### Supplied material

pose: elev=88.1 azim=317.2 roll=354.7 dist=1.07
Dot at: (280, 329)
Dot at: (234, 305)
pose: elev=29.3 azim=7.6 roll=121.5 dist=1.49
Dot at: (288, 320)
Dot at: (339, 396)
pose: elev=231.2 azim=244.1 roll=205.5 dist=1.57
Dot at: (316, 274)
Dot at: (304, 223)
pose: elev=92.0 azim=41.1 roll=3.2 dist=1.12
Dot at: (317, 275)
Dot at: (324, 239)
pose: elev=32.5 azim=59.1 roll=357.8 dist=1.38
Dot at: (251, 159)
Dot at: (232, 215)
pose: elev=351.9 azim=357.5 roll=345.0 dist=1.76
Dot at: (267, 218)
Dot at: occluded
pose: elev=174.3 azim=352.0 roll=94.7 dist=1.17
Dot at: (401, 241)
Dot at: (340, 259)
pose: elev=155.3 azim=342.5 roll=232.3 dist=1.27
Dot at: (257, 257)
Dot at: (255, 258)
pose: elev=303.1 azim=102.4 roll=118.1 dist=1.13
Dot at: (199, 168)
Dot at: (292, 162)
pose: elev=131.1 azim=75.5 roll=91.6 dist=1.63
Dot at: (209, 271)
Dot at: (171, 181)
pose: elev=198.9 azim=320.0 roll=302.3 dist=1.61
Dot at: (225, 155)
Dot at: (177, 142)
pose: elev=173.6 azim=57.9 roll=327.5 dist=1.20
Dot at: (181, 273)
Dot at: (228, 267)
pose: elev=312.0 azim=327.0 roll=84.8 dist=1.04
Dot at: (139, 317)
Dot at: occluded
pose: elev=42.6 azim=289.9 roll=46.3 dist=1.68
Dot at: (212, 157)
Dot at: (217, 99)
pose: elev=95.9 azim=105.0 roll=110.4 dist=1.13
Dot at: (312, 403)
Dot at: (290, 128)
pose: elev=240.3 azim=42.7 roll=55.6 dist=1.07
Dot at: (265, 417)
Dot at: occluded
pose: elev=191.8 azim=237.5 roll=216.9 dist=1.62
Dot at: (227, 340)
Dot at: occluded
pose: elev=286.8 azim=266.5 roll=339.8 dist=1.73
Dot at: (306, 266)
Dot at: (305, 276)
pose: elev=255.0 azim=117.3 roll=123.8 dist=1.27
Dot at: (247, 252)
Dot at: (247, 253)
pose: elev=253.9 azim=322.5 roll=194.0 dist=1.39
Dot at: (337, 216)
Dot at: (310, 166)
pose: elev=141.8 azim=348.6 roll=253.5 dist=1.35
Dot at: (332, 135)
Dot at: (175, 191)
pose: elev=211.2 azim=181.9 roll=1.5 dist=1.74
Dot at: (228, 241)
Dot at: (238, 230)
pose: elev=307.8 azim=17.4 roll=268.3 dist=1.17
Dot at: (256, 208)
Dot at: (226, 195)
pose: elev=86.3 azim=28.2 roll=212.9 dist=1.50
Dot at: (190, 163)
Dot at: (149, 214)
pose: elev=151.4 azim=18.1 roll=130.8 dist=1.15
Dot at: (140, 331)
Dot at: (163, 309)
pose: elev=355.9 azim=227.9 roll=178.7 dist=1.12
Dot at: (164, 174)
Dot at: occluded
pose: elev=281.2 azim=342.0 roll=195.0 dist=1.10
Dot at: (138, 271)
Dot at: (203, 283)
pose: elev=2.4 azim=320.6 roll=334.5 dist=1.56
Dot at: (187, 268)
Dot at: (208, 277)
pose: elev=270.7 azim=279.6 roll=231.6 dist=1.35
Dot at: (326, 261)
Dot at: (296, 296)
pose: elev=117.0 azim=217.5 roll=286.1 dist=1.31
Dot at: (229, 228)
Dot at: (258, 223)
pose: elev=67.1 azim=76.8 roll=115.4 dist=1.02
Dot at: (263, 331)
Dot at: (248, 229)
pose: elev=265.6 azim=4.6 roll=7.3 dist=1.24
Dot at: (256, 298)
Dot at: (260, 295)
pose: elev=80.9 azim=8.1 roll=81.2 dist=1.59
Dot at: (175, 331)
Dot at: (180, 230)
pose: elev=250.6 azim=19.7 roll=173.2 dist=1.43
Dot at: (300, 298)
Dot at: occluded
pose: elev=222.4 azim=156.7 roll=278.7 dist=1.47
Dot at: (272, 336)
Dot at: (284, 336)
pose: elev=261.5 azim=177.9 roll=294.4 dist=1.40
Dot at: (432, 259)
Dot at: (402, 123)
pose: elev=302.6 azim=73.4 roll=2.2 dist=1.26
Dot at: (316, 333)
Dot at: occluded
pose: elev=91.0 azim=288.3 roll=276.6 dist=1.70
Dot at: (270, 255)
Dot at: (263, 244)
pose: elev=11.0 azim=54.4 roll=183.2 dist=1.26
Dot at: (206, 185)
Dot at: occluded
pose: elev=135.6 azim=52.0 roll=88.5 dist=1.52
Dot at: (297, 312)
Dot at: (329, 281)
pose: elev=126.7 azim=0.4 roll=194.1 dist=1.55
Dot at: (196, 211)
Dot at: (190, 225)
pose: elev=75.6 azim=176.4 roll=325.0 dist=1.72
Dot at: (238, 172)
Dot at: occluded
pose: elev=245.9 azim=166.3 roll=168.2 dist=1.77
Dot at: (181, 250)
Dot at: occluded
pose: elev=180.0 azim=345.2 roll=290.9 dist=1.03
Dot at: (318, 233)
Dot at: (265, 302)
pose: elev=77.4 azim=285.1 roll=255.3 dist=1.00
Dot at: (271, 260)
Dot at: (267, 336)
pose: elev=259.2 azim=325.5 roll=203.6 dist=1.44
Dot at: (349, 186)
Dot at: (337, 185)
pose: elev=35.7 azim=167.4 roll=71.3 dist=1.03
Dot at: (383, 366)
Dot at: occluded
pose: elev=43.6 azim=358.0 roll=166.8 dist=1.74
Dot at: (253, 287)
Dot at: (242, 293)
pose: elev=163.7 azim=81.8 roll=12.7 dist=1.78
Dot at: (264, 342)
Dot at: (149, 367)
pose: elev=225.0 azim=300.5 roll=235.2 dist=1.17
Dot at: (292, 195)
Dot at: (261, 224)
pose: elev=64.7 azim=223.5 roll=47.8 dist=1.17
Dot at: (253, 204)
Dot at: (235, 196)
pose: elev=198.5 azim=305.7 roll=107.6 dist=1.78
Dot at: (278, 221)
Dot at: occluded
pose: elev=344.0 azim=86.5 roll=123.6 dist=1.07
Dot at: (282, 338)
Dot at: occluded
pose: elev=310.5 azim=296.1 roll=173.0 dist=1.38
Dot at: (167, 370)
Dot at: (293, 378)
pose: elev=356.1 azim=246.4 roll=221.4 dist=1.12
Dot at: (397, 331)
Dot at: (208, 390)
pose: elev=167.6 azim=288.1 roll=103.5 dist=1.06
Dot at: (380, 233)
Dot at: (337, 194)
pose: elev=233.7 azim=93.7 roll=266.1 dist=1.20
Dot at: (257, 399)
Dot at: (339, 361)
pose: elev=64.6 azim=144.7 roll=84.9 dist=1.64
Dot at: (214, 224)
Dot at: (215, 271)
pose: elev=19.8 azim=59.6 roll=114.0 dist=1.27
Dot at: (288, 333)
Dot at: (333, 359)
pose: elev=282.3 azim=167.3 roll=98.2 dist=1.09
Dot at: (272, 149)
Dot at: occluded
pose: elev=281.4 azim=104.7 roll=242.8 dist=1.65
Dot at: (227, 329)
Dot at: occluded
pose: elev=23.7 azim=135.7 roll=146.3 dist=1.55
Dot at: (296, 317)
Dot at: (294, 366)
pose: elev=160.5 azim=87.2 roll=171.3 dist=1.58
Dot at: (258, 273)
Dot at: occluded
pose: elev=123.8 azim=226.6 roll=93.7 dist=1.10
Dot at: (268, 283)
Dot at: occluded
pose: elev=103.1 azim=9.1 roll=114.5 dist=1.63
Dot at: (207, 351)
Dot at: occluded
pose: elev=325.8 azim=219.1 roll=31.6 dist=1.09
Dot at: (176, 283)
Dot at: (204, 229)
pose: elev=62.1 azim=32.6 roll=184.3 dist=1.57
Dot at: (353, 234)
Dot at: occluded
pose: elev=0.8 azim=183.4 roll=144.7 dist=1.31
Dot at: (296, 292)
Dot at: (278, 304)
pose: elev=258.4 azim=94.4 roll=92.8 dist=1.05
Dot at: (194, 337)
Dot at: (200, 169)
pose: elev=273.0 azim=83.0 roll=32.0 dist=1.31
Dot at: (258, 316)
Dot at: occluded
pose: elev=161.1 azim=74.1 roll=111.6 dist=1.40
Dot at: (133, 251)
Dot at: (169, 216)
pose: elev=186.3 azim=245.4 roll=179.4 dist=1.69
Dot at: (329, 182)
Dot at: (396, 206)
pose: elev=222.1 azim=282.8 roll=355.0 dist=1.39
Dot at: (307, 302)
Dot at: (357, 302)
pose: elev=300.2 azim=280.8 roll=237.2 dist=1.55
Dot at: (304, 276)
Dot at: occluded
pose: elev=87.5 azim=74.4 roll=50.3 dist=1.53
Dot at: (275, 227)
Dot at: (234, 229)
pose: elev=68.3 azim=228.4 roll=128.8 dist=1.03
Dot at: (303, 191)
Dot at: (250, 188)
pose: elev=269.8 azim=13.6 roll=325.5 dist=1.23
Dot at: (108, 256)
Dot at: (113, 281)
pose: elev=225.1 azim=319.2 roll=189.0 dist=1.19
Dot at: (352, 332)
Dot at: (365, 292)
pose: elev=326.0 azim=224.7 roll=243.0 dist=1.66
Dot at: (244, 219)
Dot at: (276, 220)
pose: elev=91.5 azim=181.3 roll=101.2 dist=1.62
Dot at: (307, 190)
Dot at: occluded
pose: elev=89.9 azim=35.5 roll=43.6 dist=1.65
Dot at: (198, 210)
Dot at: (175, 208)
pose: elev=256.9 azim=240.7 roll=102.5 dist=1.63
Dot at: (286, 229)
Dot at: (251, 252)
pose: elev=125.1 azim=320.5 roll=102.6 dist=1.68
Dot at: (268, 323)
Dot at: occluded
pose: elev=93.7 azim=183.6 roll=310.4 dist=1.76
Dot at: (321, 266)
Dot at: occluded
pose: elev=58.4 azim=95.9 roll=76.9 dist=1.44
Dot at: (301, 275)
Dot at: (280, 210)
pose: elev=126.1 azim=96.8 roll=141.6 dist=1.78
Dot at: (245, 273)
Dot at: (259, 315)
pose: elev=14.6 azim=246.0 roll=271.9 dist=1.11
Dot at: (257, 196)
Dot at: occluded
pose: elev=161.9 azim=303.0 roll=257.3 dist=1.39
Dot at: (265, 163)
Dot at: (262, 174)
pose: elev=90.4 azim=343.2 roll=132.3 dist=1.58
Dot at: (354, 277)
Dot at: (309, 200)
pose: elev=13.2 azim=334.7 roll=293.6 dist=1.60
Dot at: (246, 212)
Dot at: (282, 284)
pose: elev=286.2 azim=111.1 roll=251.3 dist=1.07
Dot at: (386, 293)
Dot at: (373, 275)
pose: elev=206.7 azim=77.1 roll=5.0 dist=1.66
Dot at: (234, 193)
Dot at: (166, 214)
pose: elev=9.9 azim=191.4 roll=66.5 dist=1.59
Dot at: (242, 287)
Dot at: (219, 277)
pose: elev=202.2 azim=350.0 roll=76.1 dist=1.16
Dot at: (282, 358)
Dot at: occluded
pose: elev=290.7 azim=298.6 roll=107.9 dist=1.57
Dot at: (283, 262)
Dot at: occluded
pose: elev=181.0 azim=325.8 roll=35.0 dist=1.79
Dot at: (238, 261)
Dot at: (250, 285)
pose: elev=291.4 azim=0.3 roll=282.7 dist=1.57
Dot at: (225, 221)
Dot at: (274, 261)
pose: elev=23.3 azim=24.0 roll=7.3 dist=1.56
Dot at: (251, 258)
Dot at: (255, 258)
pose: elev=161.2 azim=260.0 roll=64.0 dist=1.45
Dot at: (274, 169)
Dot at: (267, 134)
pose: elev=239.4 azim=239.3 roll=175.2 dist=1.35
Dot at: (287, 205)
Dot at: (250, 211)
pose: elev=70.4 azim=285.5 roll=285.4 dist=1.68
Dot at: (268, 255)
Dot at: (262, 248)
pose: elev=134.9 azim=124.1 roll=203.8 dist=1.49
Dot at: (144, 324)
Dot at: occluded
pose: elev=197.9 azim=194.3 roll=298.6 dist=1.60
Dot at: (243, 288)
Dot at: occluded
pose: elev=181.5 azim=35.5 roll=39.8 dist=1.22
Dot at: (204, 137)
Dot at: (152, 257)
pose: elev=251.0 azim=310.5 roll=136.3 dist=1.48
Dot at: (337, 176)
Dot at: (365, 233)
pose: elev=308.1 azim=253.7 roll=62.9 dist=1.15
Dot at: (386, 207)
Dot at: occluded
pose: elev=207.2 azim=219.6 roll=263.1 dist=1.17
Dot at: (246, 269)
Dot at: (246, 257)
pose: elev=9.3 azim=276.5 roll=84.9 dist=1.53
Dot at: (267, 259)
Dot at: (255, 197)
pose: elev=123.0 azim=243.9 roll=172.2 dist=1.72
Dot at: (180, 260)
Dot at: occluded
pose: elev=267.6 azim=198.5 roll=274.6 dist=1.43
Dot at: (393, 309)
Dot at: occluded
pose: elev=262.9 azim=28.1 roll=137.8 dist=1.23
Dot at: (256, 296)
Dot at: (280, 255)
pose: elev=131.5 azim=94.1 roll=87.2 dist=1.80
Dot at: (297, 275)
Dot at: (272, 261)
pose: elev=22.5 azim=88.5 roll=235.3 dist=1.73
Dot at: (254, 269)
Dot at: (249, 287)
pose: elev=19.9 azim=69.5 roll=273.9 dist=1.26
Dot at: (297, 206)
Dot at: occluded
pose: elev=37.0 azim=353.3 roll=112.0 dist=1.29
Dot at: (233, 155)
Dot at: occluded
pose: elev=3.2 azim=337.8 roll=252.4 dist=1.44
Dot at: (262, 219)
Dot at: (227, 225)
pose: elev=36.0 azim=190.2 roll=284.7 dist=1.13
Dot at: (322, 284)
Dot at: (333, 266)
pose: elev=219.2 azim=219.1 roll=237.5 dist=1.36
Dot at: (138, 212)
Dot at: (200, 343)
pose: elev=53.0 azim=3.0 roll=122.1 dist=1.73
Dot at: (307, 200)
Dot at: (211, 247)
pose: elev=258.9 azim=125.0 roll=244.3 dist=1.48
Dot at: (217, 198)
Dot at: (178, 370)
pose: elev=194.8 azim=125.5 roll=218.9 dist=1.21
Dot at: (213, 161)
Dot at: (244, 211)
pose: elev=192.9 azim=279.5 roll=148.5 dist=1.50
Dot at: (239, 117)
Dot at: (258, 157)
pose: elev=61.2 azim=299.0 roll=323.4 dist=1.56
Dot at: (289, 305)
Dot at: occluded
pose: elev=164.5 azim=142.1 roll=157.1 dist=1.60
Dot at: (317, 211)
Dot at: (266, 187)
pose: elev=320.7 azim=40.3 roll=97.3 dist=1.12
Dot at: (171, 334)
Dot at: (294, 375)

######

| Exercise goal |
Recast the data above as a numbered list, covering only the stretch from the line containing "pose: elev=35.7 azim=167.4" through the line containing "Dot at: (169, 216)" and leaving out any blank lines.

| Task result |
1. pose: elev=35.7 azim=167.4 roll=71.3 dist=1.03
2. Dot at: (383, 366)
3. Dot at: occluded
4. pose: elev=43.6 azim=358.0 roll=166.8 dist=1.74
5. Dot at: (253, 287)
6. Dot at: (242, 293)
7. pose: elev=163.7 azim=81.8 roll=12.7 dist=1.78
8. Dot at: (264, 342)
9. Dot at: (149, 367)
10. pose: elev=225.0 azim=300.5 roll=235.2 dist=1.17
11. Dot at: (292, 195)
12. Dot at: (261, 224)
13. pose: elev=64.7 azim=223.5 roll=47.8 dist=1.17
14. Dot at: (253, 204)
15. Dot at: (235, 196)
16. pose: elev=198.5 azim=305.7 roll=107.6 dist=1.78
17. Dot at: (278, 221)
18. Dot at: occluded
19. pose: elev=344.0 azim=86.5 roll=123.6 dist=1.07
20. Dot at: (282, 338)
21. Dot at: occluded
22. pose: elev=310.5 azim=296.1 roll=173.0 dist=1.38
23. Dot at: (167, 370)
24. Dot at: (293, 378)
25. pose: elev=356.1 azim=246.4 roll=221.4 dist=1.12
26. Dot at: (397, 331)
27. Dot at: (208, 390)
28. pose: elev=167.6 azim=288.1 roll=103.5 dist=1.06
29. Dot at: (380, 233)
30. Dot at: (337, 194)
31. pose: elev=233.7 azim=93.7 roll=266.1 dist=1.20
32. Dot at: (257, 399)
33. Dot at: (339, 361)
34. pose: elev=64.6 azim=144.7 roll=84.9 dist=1.64
35. Dot at: (214, 224)
36. Dot at: (215, 271)
37. pose: elev=19.8 azim=59.6 roll=114.0 dist=1.27
38. Dot at: (288, 333)
39. Dot at: (333, 359)
40. pose: elev=282.3 azim=167.3 roll=98.2 dist=1.09
41. Dot at: (272, 149)
42. Dot at: occluded
43. pose: elev=281.4 azim=104.7 roll=242.8 dist=1.65
44. Dot at: (227, 329)
45. Dot at: occluded
46. pose: elev=23.7 azim=135.7 roll=146.3 dist=1.55
47. Dot at: (296, 317)
48. Dot at: (294, 366)
49. pose: elev=160.5 azim=87.2 roll=171.3 dist=1.58
50. Dot at: (258, 273)
51. Dot at: occluded
52. pose: elev=123.8 azim=226.6 roll=93.7 dist=1.10
53. Dot at: (268, 283)
54. Dot at: occluded
55. pose: elev=103.1 azim=9.1 roll=114.5 dist=1.63
56. Dot at: (207, 351)
57. Dot at: occluded
58. pose: elev=325.8 azim=219.1 roll=31.6 dist=1.09
59. Dot at: (176, 283)
60. Dot at: (204, 229)
61. pose: elev=62.1 azim=32.6 roll=184.3 dist=1.57
62. Dot at: (353, 234)
63. Dot at: occluded
64. pose: elev=0.8 azim=183.4 roll=144.7 dist=1.31
65. Dot at: (296, 292)
66. Dot at: (278, 304)
67. pose: elev=258.4 azim=94.4 roll=92.8 dist=1.05
68. Dot at: (194, 337)
69. Dot at: (200, 169)
70. pose: elev=273.0 azim=83.0 roll=32.0 dist=1.31
71. Dot at: (258, 316)
72. Dot at: occluded
73. pose: elev=161.1 azim=74.1 roll=111.6 dist=1.40
74. Dot at: (133, 251)
75. Dot at: (169, 216)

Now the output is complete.